- [SELECTED EXCERPT]:
+ + + + +

Herbs: What You Don't Know, Can Hurt You

Herbal supplements may be leaving out important information

/ Author:  / Reviewed by: Joseph V. Madia, MD

(RxWiki News) When you buy herbal supplements do you notice possible side effects? You probably don't even think about it since most supplements don't have that information available.

Researchers have found that many over-the-counter herbal supplements are lacking important information. The possible side effects from taking these kinds of supplements should be listed so consumers know the potential risks involved.

"Take caution when buying over-the-counter herbal supplements."

Lead researcher, Theo Raynor, professor of pharmacy at the University of Leeds, analyzed 68 products of commonly used remedies which included St. John’s wort, Asian ginseng, Echinacea, garlic and Ginkgo.

St. John’s wort has a possible side effect of reducing the effectiveness of contraceptive pills. Diabetic patients should not use Asian ginseng. Some people may have allergic reactions to Echinacea. Garlic supplements can thin the blood of some people and interfere with HIV treatment.

The researchers found that 93 percent of these products did not have to follow any safety standard. Only 13 percent of the products provided some information while three products had acceptable safety information.

Raynor cautions all herbal supplement users to be wary of over-the-counter drugs because whether they are natural or not, all drugs have the potential to cause harm.

+ + + + +

- [DATASET EXTRACT]:
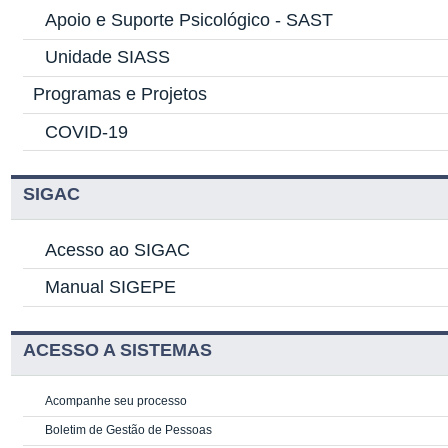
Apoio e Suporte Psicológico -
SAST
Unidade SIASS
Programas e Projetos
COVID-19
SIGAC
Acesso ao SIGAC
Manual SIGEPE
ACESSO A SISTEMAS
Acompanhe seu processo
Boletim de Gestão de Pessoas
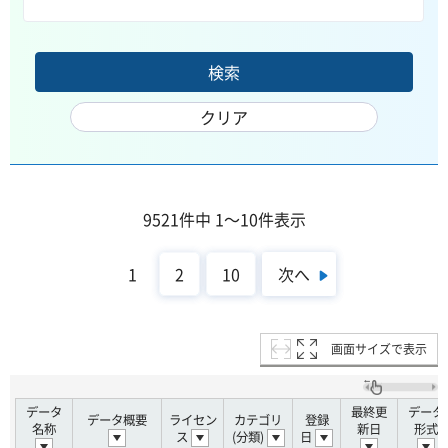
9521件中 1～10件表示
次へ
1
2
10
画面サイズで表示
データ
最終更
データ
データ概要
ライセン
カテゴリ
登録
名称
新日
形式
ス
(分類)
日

+ + + + +

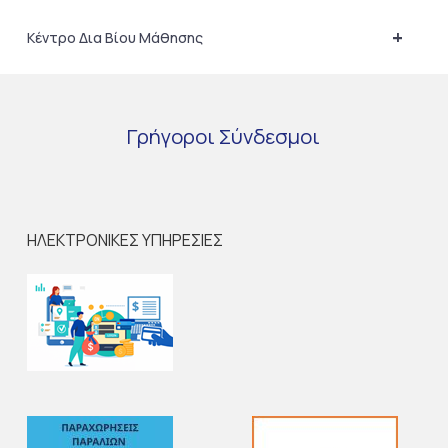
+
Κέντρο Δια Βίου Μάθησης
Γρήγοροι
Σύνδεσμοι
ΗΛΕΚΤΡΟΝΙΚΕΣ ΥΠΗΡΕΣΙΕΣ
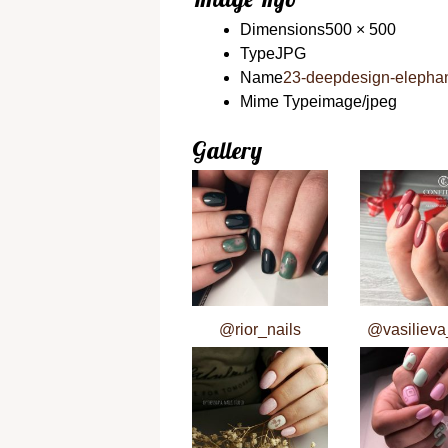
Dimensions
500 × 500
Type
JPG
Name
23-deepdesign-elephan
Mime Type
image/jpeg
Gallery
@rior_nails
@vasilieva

+ + + + +

- [WORK INSTRUCTIONS]:
Continue the news article on missing safety information in herbal supplements from the point where it stops. The items are unrelated to anything here.

- [FINAL ANSWER]:
Herbal medicines should be purchased where trained professionals are so consumers can determine if the herbal supplement is suitable for them, Raynor suggests.

Diane Shiao, P.T., M.S.P.T., D.P.T., fitness and chinese medicine expert, says, "Taking herbal remedies and vitamins can be beneficial to the body if one is generally healthy and if the supplements are complementary to the body. But, there is limited information on the labels of supplements mainly because there is a lack of research and hence a lack of information to state on the labels." 

"The FDA does not set the standards for companies quality control, so guidelines can vary greatly from one company to the next. Speak with a health professional because some supplements can counteract medications," Shiao warns.

The research is published in BioMed Centrals open access journal BMC Medicine.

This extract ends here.